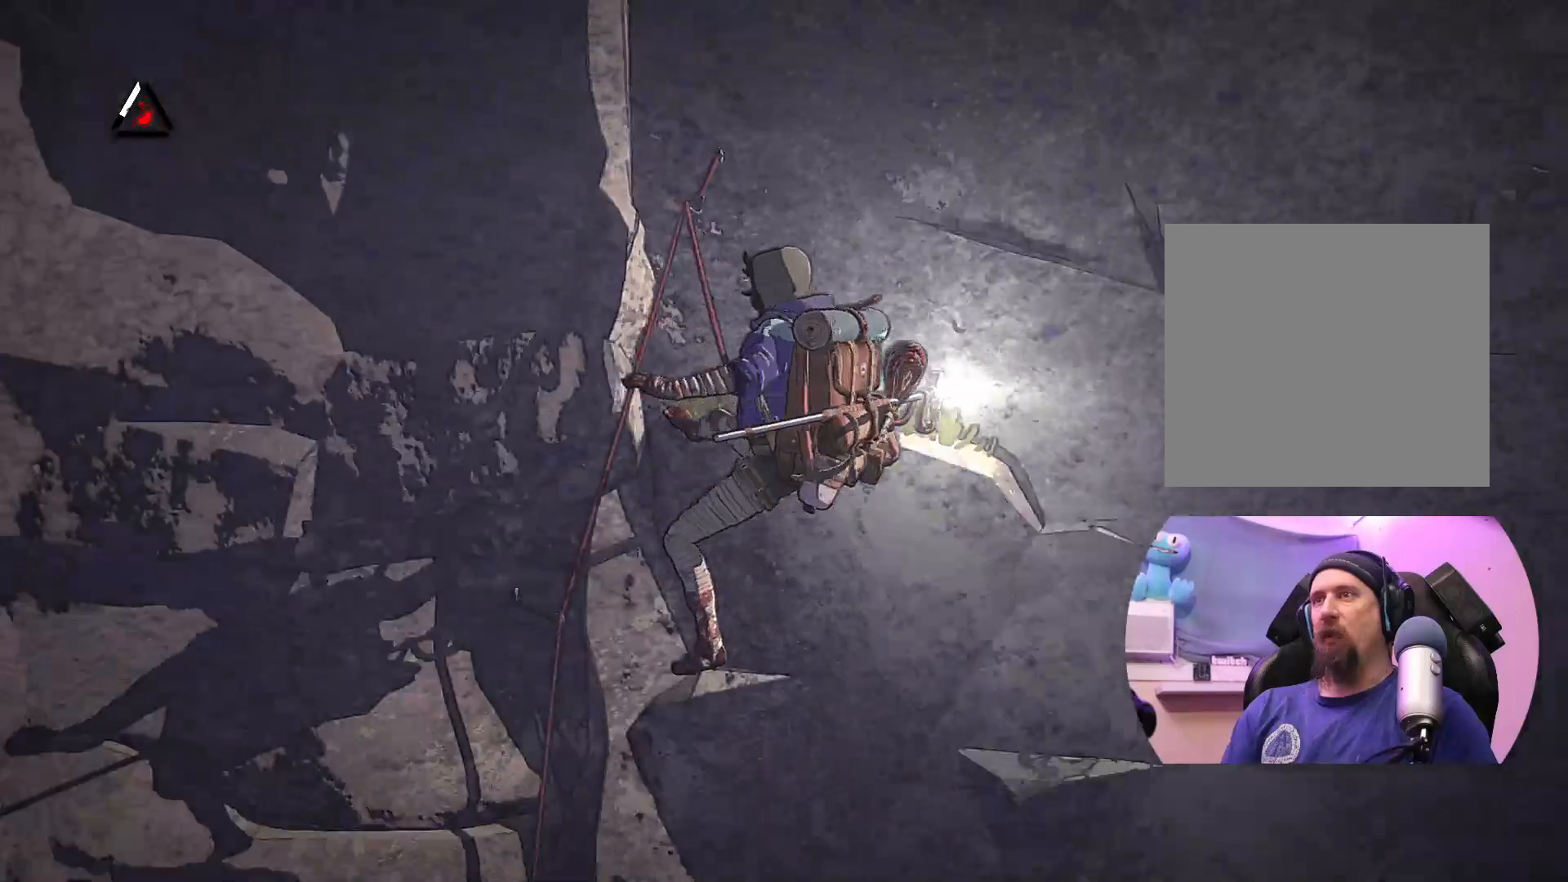
{"buttons": [], "left_stick": "center", "right_stick": "center", "events": []}
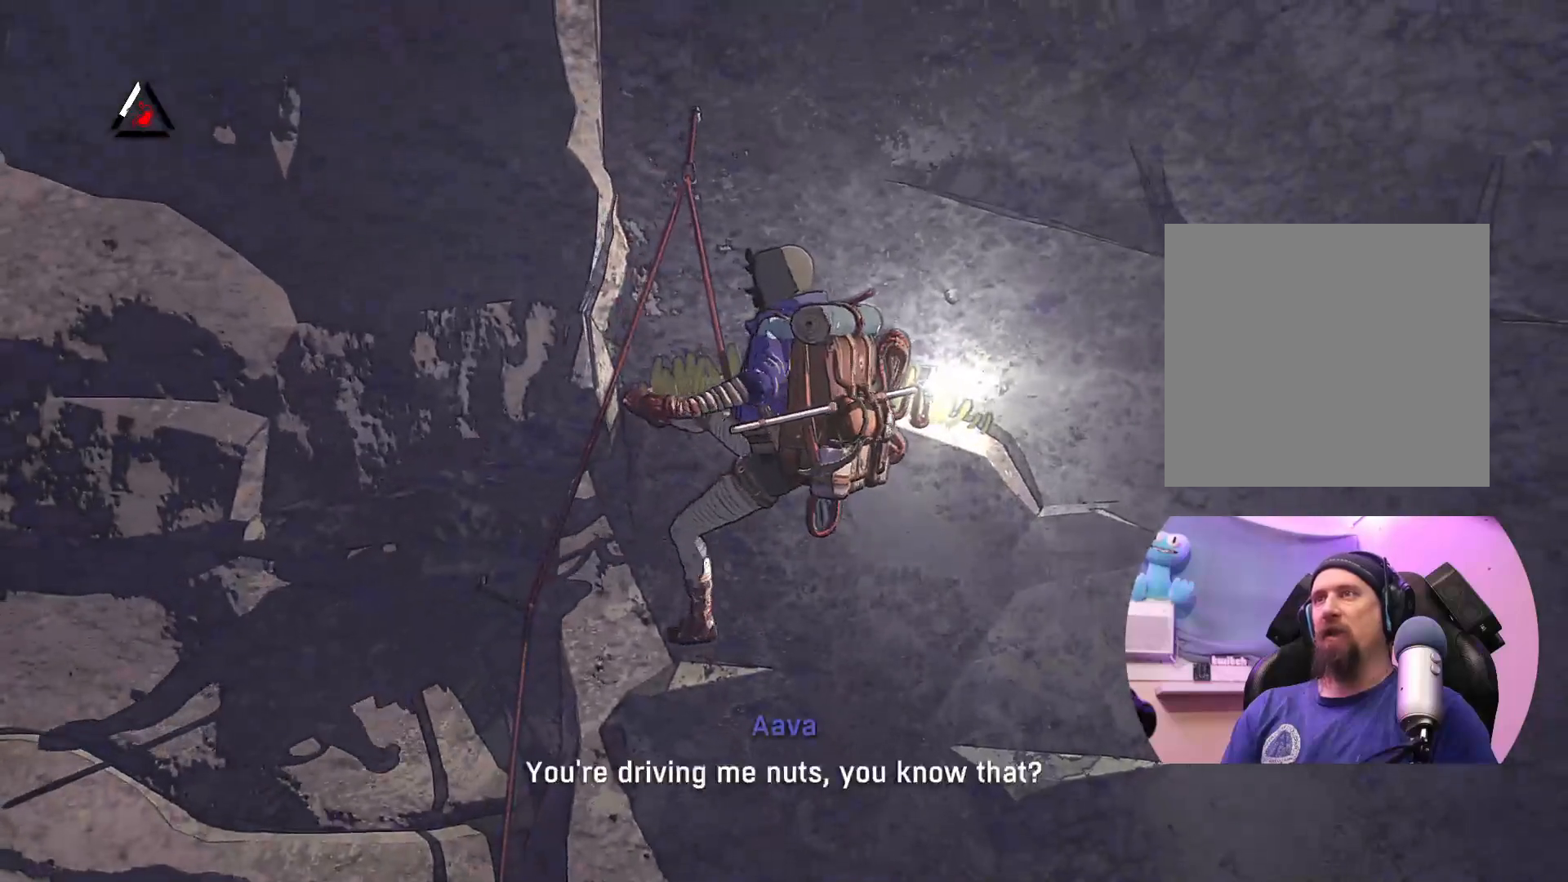
{"buttons": [], "left_stick": "up-left", "right_stick": "center", "events": [[133, "left_stick", "up-left"]]}
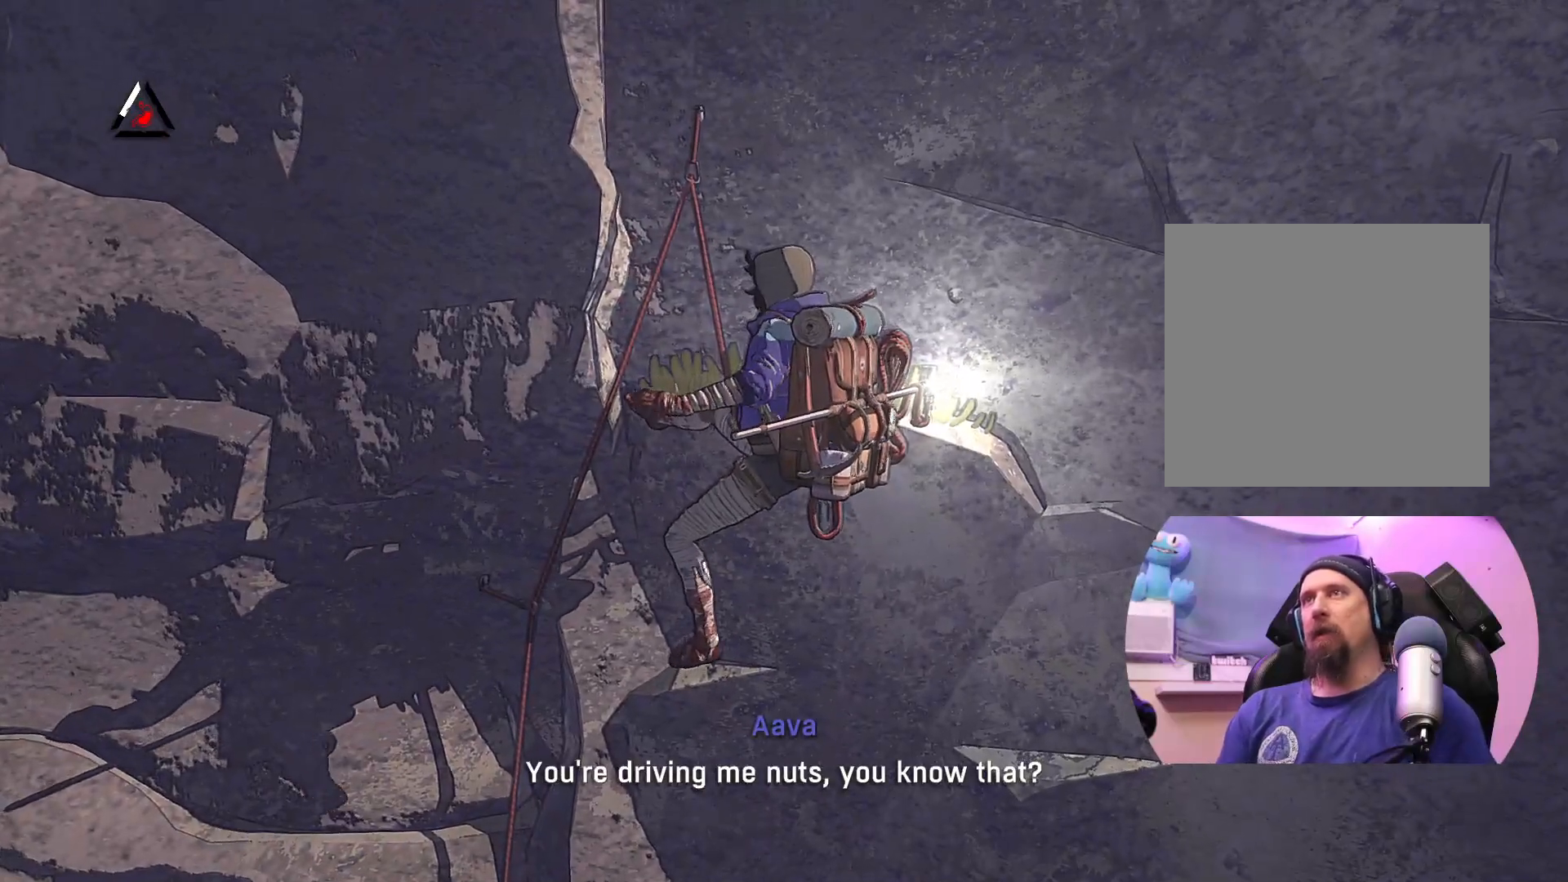
{"buttons": [], "left_stick": "center", "right_stick": "center", "events": [[167, "left_stick", "center"]]}
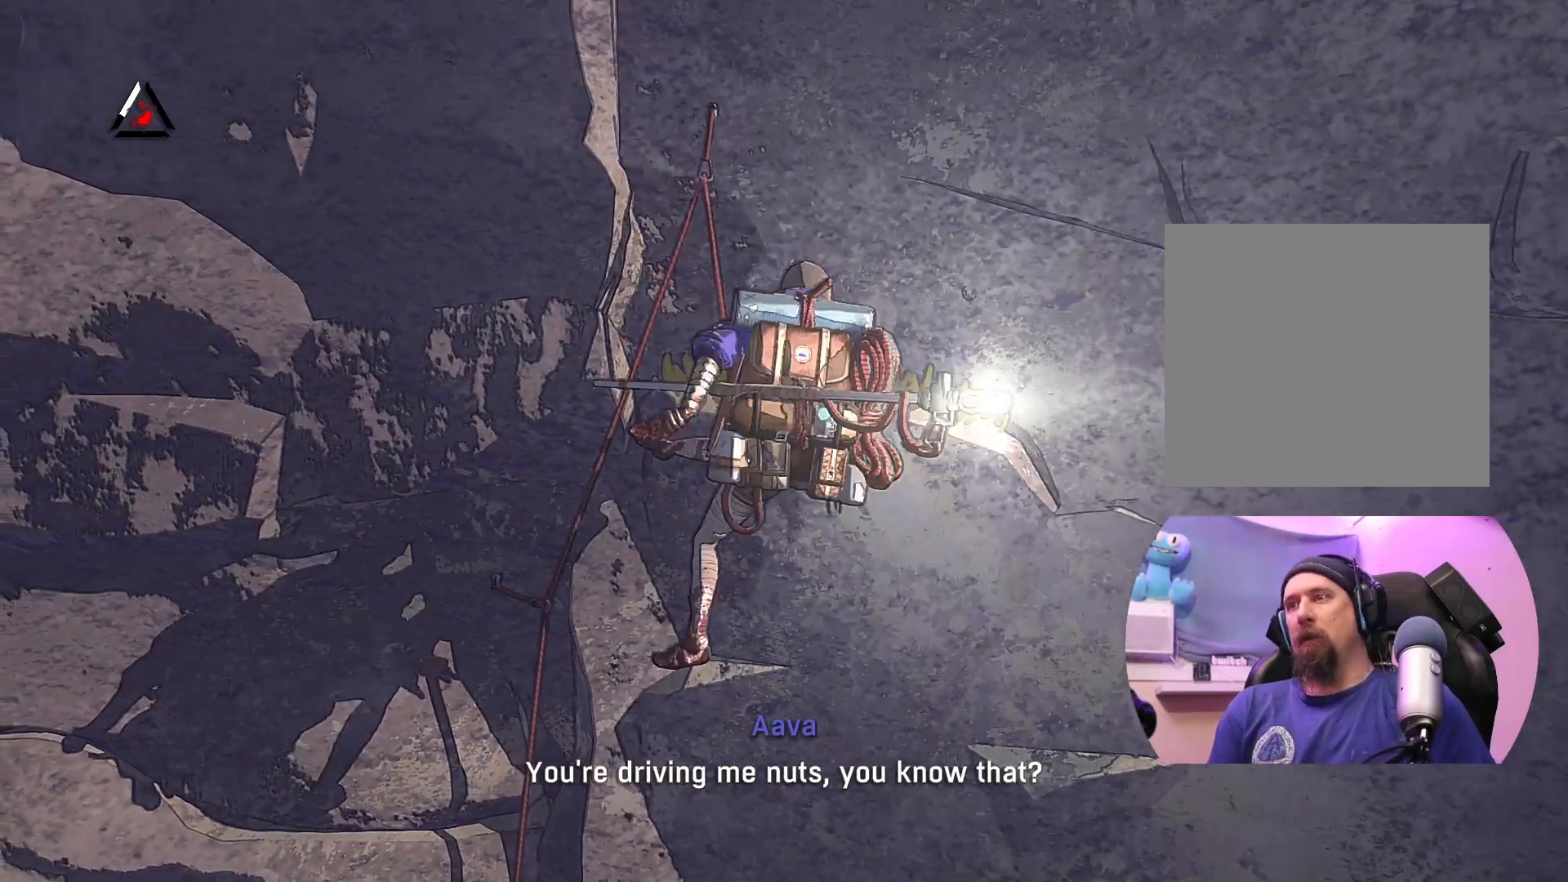
{"buttons": [], "left_stick": "center", "right_stick": "center", "events": []}
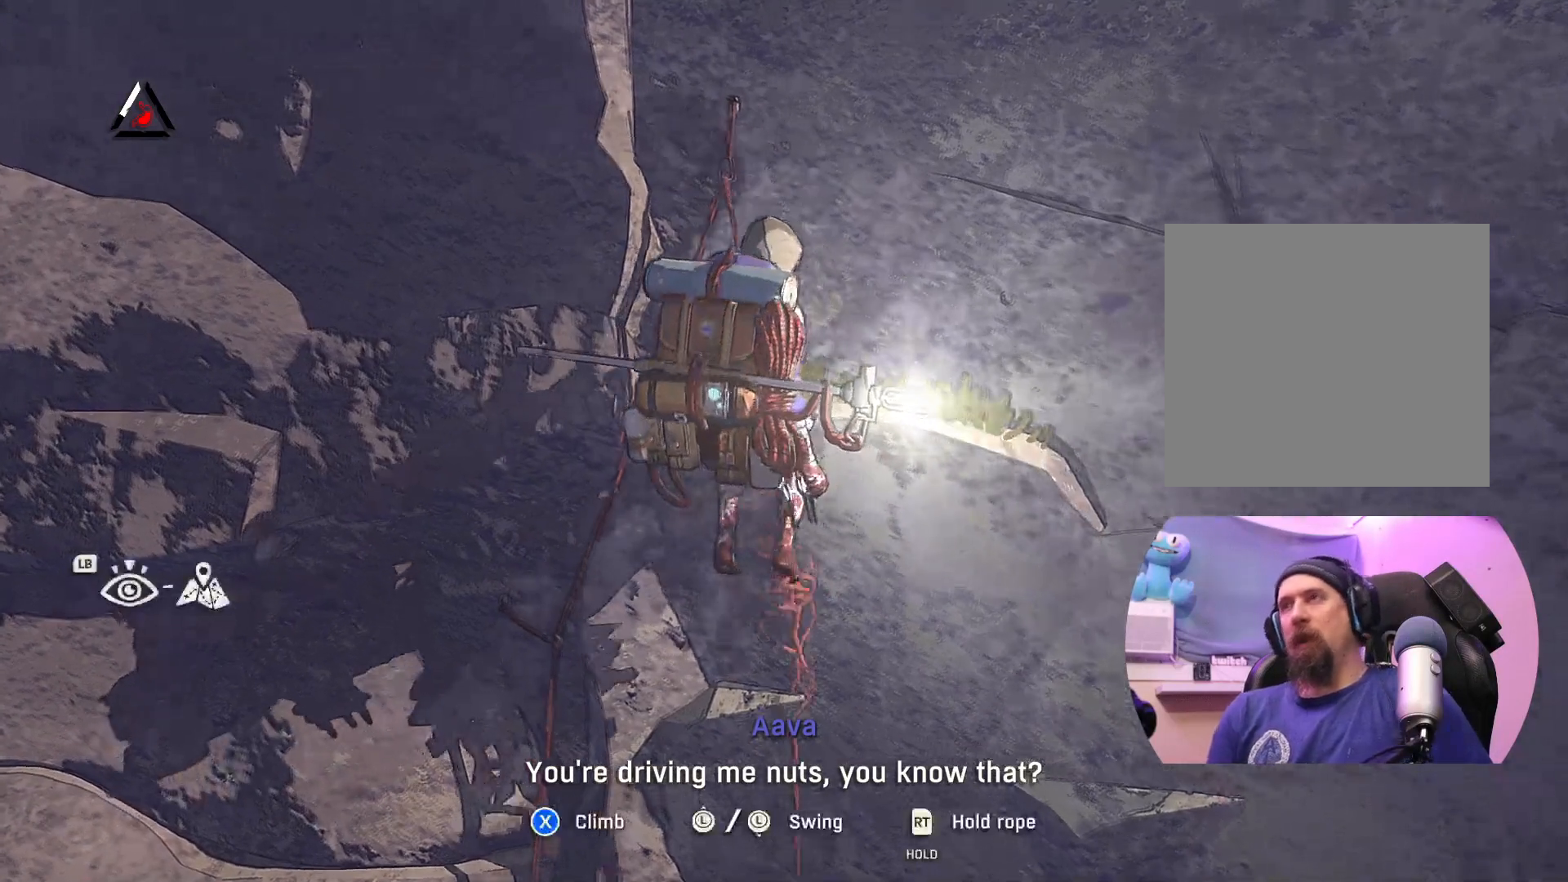
{"buttons": [], "left_stick": "center", "right_stick": "center", "events": []}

========================================

What to produce -
Copy every entry exactly, leaving out the pictures.

Exercise response -
{"buttons": [], "left_stick": "center", "right_stick": "center", "events": []}
{"buttons": [], "left_stick": "up-left", "right_stick": "center", "events": [[133, "left_stick", "up-left"]]}
{"buttons": [], "left_stick": "center", "right_stick": "center", "events": [[167, "left_stick", "center"]]}
{"buttons": [], "left_stick": "center", "right_stick": "center", "events": []}
{"buttons": [], "left_stick": "center", "right_stick": "center", "events": []}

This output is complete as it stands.